Dana tersebut akan difokuskan pada peningkatan akses dan kualitas layanan kesehatan masyarakat.
Menurut Kepala Bidang Pelayanan Kesehatan Dinkes Kabupaten Blitar, Muhdianto, dana tersebut bakal dimanfaatkan untuk tiga program utama, yakni iuran BPJS Kesehatan untuk masyarakat tidak mampu, perbaikan fasilitas kesehatan, serta penyediaan obat-obatan tertentu.
“Penggunaan anggaran DBHCHT tahun ini diarahkan ke tiga kegiatan utama di Dinkes,” ujar Muhdianto saat dikonfirmasi, Jumat (8/8/2025).
Dari total dana tersebut, beber dia sebagian besar, yaitu sekitar Rp12,6 miliar, dialokasikan untuk membayarkan iuran kepesertaan BPJS Kesehatan bagi warga penerima bantuan iuran dari daerah (PBID). Jumlah penerima manfaat diperkirakan mencapai 27.986 jiwa.

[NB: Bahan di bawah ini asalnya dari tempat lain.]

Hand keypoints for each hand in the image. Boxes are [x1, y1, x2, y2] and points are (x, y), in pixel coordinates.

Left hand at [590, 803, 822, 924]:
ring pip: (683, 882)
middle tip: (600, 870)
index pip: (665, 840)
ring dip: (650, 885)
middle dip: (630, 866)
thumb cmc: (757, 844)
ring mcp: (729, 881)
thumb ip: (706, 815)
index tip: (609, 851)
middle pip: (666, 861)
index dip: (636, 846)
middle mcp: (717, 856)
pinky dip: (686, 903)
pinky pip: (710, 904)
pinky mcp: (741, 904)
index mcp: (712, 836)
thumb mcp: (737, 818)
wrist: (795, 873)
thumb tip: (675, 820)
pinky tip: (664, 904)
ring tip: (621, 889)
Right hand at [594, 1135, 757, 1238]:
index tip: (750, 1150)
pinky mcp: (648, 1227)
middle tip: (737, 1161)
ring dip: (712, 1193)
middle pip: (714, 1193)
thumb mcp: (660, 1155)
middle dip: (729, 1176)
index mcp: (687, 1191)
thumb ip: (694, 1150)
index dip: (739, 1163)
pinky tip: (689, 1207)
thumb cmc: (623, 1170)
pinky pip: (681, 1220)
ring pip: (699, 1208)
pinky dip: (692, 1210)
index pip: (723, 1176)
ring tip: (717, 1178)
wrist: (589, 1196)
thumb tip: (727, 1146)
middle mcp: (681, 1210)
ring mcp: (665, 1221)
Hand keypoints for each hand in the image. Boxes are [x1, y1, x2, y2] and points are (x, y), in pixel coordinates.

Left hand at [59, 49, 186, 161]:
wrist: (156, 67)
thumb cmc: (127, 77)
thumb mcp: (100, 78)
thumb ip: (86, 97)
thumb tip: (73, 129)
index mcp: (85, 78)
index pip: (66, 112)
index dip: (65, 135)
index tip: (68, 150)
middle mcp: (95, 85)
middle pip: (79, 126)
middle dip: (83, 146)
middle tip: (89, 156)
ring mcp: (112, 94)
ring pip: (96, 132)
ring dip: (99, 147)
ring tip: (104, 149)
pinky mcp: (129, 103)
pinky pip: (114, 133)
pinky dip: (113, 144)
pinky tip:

“Melalui program ini, kami ingin memastikan bahwa masyarakat rentan bisa tetap mendapatkan layanan kesehatan tanpa harus memikirkan beban biaya,” tambahnya.
Sisa anggaran digunakan untuk dua kegiatan lain, yakni rehabilitasi sejumlah Puskesmas Pembantu (Pustu) dan pengadaan obat-obatan khusus yang dibutuhkan oleh fasilitas kesehatan di daerah.
Dinkes Kabupaten Blitar menyatakan komitmennya untuk terus memperkuat sistem kesehatan masyarakat melalui pemanfaatan anggaran DBHCHT secara tepat sasaran, terutama dalam mendukung masyarakat yang belum terlindungi secara finansial dalam bidang kesehatan.( arif/ADV/Kominfo).